• What you are asked to do: The records that follow must be repeated exactly, except for their pictures.

Dataset records

________________________

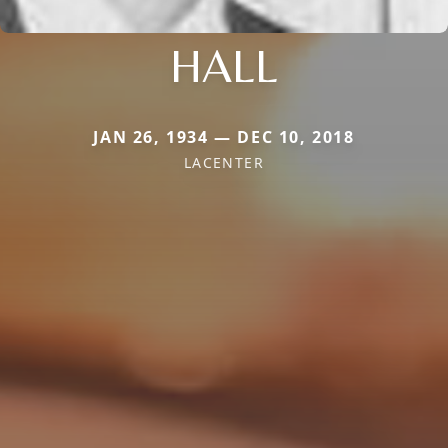
HALL
JAN 26, 1934 — DEC 10, 2018
LACENTER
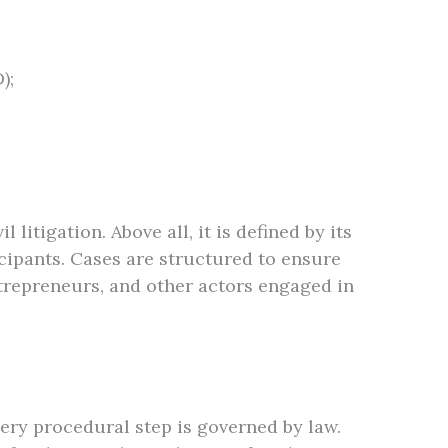
);
itigation. Above all, it is defined by its
cipants. Cases are structured to ensure
ntrepreneurs, and other actors engaged in
ery procedural step is governed by law.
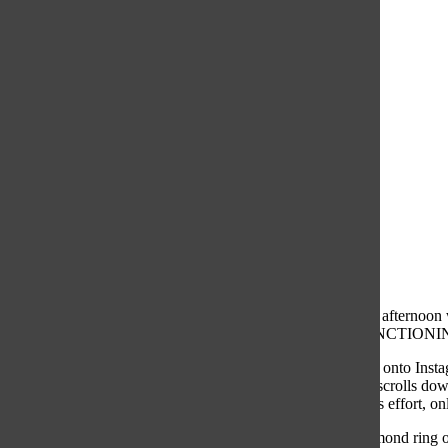
It was a Tuesday afternoon 
“HOW R U FUNCTIONING R
Quickly jumping onto Instag
counting. A few scrolls dow
years of relentless effort, o
Somehow, a diamond ring ou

________________________

• Exercise response:
HALL
JAN 26, 1934 — DEC 10, 2018
LACENTER
);
itigation. Above all, it is defined by its
cipants. Cases are structured to ensure
ntrepreneurs, and other actors engaged in
ery procedural step is governed by law.
It was a Tuesday afternoon 
“HOW R U FUNCTIONING R
Quickly jumping onto Instag
counting. A few scrolls dow
years of relentless effort, o
Somehow, a diamond ring ou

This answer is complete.